Paulus stärkt mit einem grandiosen
Glaubenslied, Römerbrief 8. Kapitel: Wir wissen, dass denen, die Gott
lieben, alle Dinge zum Besten dienen. Ist Gott für uns, wer kann wider
uns sein? Der auch seinen eigenen Sohn nicht verschont hat, sondern hat
ihn für uns alle dahingegeben - wie sollte er uns mit ihm nicht alles
schenken? Wer will die Auserwählten Gottes beschuldigen? Gott ist
hier, der gerecht macht. Wer will verdammen? Christus Jesus ist hier, der
gestorben ist, ja viel mehr, der auch auferweckt ist, der zur Rechten Gottes
ist und uns vertritt. Wer will uns scheiden von der Liebe Christi? Trübsal
oder Angst oder Verfolgung oder Hunger oder Blösse oder Gefahr oder
Schwert?
Ich bin gewiss, dass weder Tod noch Leben,
weder Engel noch Mächte noch Gewalten, weder Gegenwärtiges noch
Zukünftiges, weder Hohes noch Tiefes noch eine andere Kreatur uns
scheiden kann von der Liebe Gottes, die in Christus Jesus offenbar ist,
unserm Herrn.
Mich begeistert daran auch, wie die Zukunft
ausgelotet wird: als Kreatur, als Schöpfungsraum. Herrlich, dieser
weite Horizont. Zukunft ist Machwerk, ist Raum, in welchem - was auch immer
passiert - Gott der Herr ist und nichts uns von ihm wegreissen kann. Ja,
da sind Anfechtungen: wie kann Gott das zulassen? Das Grauen, das Weh.
Die 6. Bitte im Vaterunser ist schon abgründig: Führe uns nicht
in Versuchung, an dir irre zu werden. Ach (u.a. mit Walter Dirks) " führe
uns in der Versuchung". Es ist schon der Glaube, der aus uns wen macht.
Luther: "Glaubst du, so hast du; glaubst du nicht, so hast du nicht." Glaubst
du, so hast du das Zu-Gott-Gehören, hast Vergebung, Auftrag, Trost,
Lebensmut. "Du bereitest vor mir einen Tisch, im Angesicht meiner Feinde"

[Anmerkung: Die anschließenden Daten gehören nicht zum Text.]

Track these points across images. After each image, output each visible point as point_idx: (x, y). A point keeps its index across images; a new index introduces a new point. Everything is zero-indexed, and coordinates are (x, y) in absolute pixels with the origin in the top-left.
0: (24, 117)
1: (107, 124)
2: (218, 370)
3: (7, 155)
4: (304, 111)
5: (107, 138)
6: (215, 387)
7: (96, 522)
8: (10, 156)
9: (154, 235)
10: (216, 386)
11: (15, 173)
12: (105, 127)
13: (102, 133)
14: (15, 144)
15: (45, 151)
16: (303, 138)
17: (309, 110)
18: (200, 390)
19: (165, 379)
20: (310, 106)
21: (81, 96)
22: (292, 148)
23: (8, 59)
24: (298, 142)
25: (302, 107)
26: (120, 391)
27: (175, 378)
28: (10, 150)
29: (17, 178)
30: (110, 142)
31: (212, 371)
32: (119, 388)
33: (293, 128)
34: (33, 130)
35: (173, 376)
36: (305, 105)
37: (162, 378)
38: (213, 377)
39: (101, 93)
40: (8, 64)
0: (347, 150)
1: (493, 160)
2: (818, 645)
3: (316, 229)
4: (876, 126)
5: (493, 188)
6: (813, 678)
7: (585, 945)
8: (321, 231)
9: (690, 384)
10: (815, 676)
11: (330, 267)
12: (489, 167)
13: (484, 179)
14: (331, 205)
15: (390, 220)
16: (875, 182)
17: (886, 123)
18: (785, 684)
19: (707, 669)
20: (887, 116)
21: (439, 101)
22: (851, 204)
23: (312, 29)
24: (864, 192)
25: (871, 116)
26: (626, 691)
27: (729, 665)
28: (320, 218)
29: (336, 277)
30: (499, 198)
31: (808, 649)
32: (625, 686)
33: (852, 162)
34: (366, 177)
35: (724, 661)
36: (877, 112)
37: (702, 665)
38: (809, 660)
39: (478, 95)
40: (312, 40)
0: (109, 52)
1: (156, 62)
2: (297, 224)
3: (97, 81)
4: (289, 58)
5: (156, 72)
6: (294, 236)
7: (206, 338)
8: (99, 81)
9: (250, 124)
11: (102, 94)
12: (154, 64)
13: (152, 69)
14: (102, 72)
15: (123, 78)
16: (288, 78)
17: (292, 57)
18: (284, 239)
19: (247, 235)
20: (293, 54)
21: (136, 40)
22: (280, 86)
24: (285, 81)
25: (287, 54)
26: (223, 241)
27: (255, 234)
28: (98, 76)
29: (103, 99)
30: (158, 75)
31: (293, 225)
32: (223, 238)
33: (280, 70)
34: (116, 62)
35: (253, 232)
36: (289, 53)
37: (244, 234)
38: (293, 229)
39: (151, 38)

- meiner feindlichen Gedanken über das Leben, bereitest du mir Auskommen
und Liebe. Doch das Staunen, wie Leben gelingt, dir, mit dir, oft trotz
deiner selbst, trotz deines Gegenangehens - dies Staunen ist das wesentliche
Gefühl des Glaubens. Bis in die Tiefe, die Psalm 73 anspricht: "Wenn
mir gleich Leib und Seele verschmachtete, bist du doch allezeit meines
Herzens Trost und mein Teil."
Das Christenleben ist ein beständiges,
tägliches In-die-Taufe-Kriechen. Also nicht Bekehrung und damit hat
sich's, als wäre man mit dem Akt in eine andere Sphäre versetzt
- sondern ab sofort ein Zugehören, das ist, was es ist. Und "der Glaube
darf nicht eine Stunde alt sein" (R. Musil).

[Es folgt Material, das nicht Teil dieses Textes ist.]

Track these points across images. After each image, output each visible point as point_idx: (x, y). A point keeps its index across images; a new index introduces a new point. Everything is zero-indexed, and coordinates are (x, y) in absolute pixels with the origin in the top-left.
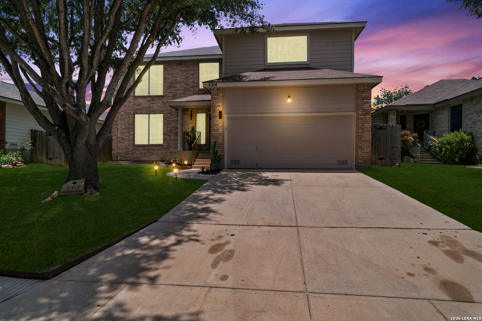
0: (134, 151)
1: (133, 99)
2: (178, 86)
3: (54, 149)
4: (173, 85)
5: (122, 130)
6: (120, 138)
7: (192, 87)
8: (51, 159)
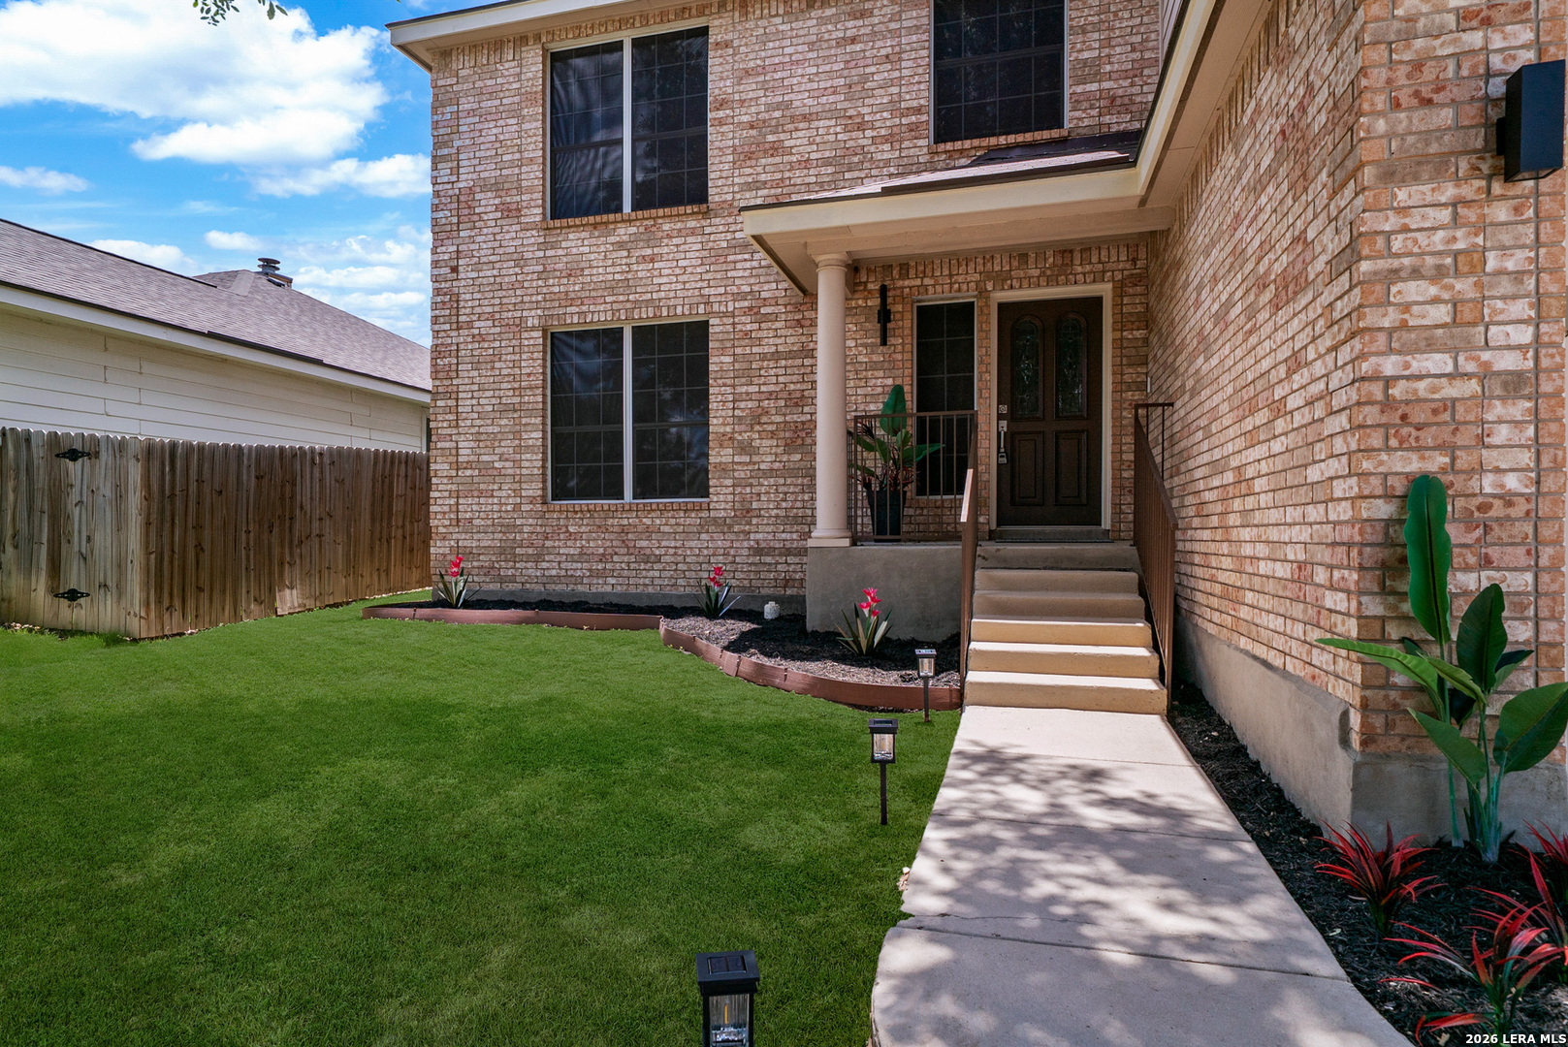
0: (548, 543)
1: (541, 240)
2: (798, 141)
3: (89, 539)
4: (770, 138)
5: (478, 422)
6: (469, 465)
7: (889, 139)
8: (73, 595)
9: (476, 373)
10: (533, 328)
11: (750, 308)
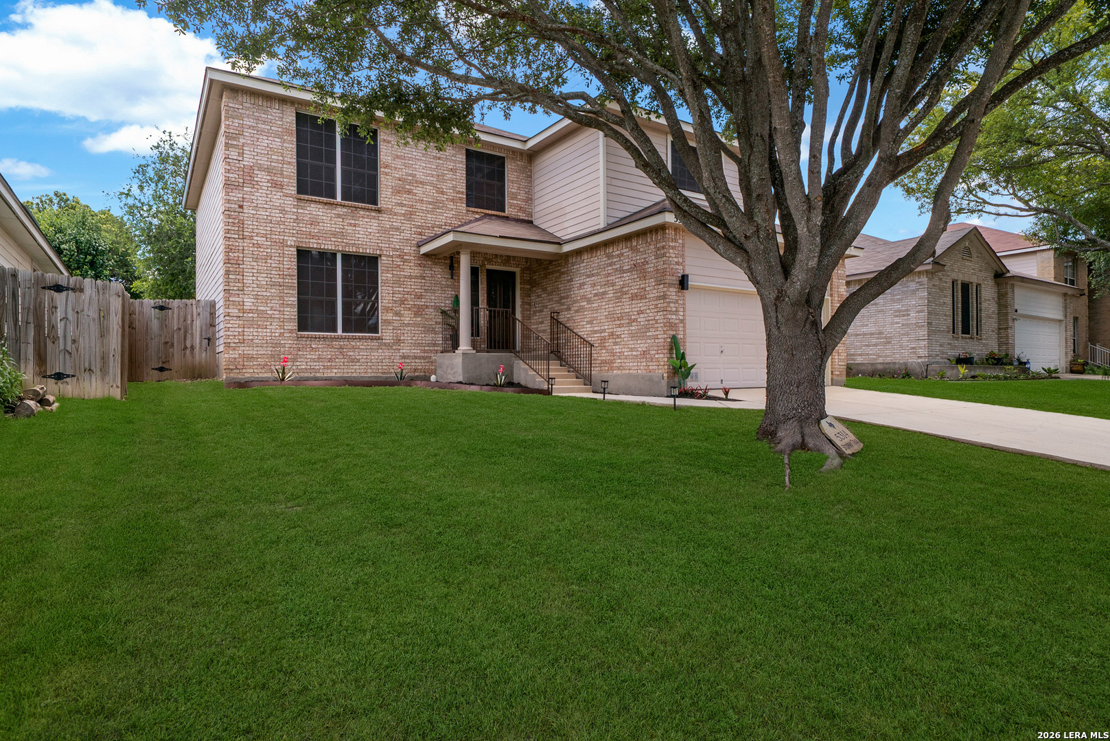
7: (452, 200)
9: (255, 264)
10: (291, 246)
11: (400, 255)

Offen ist auch für uns, wie sich die
Zukunft gestaltet. Da ist ein Haufen weltbildhafter Vorstellungen mythologischer
Art, aber das Wesentliche des Künftigen ist Gott. Weiss ich, sein
Lieben hat kein Ende, weiss ich mich immer von Gott geliebt - durch welche
Engen hindurch. So können wir auch mal das Zeitliche segnen. Amen.